Questioning Chicago’s Development-Friendly Reputation

Chicago has a reputation for being the most development-friendly city this side of Houston. But Stephen J. Smith cites restrictive zoning outside the Loop as one cause of the city’s anemic housing market.

1 minute read

April 10, 2014, 12:00 PM PDT

By James Brasuell @CasualBrasuell


“For pro-development types, Chicago is often thought of as something of a promised land. While it may not have Houston’s complete lack of a zoning code, the Second City is known as a much easier place to build than its coastal counterparts,” writes Stephen J. Smith.

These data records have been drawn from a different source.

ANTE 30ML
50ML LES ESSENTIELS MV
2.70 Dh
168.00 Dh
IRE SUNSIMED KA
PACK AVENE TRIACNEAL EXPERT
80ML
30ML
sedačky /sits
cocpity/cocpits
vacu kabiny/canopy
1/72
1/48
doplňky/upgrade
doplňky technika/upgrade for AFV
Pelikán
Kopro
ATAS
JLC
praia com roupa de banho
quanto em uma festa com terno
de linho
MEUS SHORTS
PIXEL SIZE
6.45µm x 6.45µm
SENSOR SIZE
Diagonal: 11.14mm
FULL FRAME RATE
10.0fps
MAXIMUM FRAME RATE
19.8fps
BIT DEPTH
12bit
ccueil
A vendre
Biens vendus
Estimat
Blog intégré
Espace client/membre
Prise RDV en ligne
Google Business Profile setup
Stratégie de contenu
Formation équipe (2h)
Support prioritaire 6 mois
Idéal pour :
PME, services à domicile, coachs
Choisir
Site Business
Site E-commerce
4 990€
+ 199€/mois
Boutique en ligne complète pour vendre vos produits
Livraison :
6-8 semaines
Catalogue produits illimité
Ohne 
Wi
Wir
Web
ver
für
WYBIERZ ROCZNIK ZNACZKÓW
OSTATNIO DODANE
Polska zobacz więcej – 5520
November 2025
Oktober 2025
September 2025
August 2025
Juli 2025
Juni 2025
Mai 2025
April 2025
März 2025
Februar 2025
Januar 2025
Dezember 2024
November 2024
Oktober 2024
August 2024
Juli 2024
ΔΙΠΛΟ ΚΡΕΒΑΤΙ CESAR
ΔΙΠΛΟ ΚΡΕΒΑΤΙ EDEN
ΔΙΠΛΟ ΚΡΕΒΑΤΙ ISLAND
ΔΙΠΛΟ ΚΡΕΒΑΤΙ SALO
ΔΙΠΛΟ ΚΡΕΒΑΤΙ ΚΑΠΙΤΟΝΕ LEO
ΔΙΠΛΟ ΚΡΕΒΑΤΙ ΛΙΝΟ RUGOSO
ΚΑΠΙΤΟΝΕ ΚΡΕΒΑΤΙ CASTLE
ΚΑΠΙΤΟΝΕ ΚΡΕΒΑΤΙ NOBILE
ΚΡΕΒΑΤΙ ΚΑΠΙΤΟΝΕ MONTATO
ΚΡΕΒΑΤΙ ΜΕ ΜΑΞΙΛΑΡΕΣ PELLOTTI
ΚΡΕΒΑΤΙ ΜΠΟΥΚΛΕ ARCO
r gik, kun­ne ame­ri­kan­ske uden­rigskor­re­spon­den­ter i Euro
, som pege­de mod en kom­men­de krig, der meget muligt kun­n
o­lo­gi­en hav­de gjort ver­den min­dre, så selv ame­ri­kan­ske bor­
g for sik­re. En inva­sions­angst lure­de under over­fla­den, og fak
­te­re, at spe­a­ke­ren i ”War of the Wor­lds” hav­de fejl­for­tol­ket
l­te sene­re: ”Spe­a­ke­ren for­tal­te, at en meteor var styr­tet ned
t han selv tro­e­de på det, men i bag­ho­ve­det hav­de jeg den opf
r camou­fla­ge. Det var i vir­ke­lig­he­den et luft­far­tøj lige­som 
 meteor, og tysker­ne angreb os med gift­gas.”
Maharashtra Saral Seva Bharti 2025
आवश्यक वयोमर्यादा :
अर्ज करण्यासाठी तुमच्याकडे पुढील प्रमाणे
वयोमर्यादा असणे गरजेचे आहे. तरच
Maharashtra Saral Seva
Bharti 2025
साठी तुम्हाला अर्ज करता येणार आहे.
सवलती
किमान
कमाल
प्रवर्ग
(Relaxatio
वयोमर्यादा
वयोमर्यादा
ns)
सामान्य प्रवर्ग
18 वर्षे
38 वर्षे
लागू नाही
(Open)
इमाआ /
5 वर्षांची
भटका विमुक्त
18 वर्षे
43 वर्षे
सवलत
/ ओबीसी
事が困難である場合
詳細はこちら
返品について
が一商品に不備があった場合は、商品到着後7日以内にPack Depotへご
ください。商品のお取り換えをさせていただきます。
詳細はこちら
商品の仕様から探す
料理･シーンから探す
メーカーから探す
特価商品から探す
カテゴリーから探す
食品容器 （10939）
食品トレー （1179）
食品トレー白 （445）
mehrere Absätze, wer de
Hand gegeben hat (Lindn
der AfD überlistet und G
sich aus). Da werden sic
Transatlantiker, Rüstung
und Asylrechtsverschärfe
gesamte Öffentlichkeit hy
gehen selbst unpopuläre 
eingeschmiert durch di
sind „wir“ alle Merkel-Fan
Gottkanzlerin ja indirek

Smith’s recent article in Next City, however, argues that outside of the Loop, Chicago’s zoning regulations are actually slowing the growth of the city’s housing stock in a manner not in keeping with the city’s reputation.

The city’s lax development regulations are often credited with keeping housing prices low. In fact, condo prices in New York City are often twice as expensive as condo prices in Chicago. But complicating the traditional narrative is the curious case of Lincoln Park, which has actually lost housing in recent years—almost apace with parts of the Southside currently engaged in a vacant lot fire sale.

Smith reminds readers: “it’s important not to forget the mid-rises and infill housing that aren’t going up in some of the most desirable, more established neighborhoods.”